More debris from the Air France Flight 447 has been found on Wednesday, but the whereabouts of its black box remained a mystery.
A seven-meter-long object and 10 other objects, some of them metallic, were spotted by the search planes at 3:40 a.m., said the Brazilian Air Force. A 20-kilometer-long oil track was spotted as well.
The items were found in four different points, spread over a five kilometers radius, 90 kilometers south of the place where the first debris were spotted.
According to the Air Force, the debris' position alone is no indication that the Air France plane suffered some sort of explosion in the air.
The plane which identified the debris, an Embraer R-99 model, has not spotted any bodies, but according to the Air Force's spokesman, Colonel Jorge Amaral, the authorities are still working with the possibility of finding survivors of the accident.
A total of 11 aircraft are involved in the search efforts, including a P-3 Orion model from the U.S. Air Force and a Falcon 50 model from the French Air Force. The remaining planes, including three Lockheed C-130 Hercules models, all belong to the Brazilian Air Force.
The French government also sent submarines, in an attempt to find the plane's Flight Data Recorder, which may help uncover the causes of the crash.
This may prove to be a difficult task, as the depth in the area surpasses 4,000 meters.
The French accident investigation agency said on Wednesday it was not hopeful that the black box of the Air France airliner would be found.
Speaking at the first news conference since the disappearance of the Air France flight 447 from Rio to Paris on Monday, Paul-Louis Arslanian, the director of France's air safety investigation agency, said he was "not optimistic" that the box would be found in the "deep sea and mountainous area."
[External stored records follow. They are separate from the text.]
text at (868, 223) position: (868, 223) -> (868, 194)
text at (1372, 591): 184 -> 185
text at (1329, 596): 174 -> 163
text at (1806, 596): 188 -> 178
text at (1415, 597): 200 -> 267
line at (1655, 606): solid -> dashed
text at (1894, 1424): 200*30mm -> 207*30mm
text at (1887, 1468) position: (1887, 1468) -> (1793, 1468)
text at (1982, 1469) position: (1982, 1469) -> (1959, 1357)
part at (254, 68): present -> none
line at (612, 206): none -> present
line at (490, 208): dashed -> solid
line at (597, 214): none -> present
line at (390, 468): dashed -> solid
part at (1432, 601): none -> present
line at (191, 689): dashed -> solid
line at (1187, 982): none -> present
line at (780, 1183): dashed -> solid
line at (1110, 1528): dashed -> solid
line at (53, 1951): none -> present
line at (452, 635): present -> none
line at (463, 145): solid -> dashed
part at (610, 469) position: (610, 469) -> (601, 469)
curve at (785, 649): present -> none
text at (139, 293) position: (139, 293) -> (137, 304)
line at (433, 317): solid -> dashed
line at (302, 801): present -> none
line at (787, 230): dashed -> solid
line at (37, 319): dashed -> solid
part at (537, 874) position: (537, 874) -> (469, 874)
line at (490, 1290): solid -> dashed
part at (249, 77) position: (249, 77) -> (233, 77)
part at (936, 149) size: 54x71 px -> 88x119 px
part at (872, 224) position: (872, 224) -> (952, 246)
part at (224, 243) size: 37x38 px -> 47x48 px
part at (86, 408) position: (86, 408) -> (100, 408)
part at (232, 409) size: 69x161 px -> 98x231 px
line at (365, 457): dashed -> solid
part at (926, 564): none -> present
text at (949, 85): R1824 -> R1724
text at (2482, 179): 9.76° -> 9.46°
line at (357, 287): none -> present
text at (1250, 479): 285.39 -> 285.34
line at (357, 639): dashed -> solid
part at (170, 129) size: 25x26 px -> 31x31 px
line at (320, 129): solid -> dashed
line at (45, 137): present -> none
"We might find ourselves blocked at some point by the lack of material elements," he said.
However, he noted that if rescuers do not find the black box, investigators should be prepared to continue the probe through other sources.
The black box, which contains voice and data recorders, is built to last 30 days at about 6,000 meters underwater.
Investigators are working with Air France, Airbus and meteorologists to determine what caused Air France Flight 447 to crash with 228 people on board into the Atlantic Ocean off the Brazilian coast on Monday.
The agency is expected to have an initial report on the disaster ready by the end of June, Arslanian said.
Describing the crash as the most serious in French aviation history, Arslanian said France will take charge of the investigations according to related international laws.
Asked what might have caused the crash, Arslanian said there were too many uncertainties regarding information obtained so far, plus the complexity of the sea area where the plane crashed, which all added to the difficulty of the investigations.
So far they could not determine whether the plane broke up in the air or upon impact with the sea, he said, warning that investigations were likely to last for a long time.
The studies of the plane's maintenance and other records showed no evidence that it had problems before takeoff from Rio de Janeiro on Sunday at 7 p.m. (2200 GMT), Arslanian said.
However, he declined to comment on an earlier Air France statement that the plane might have been hit by lightning.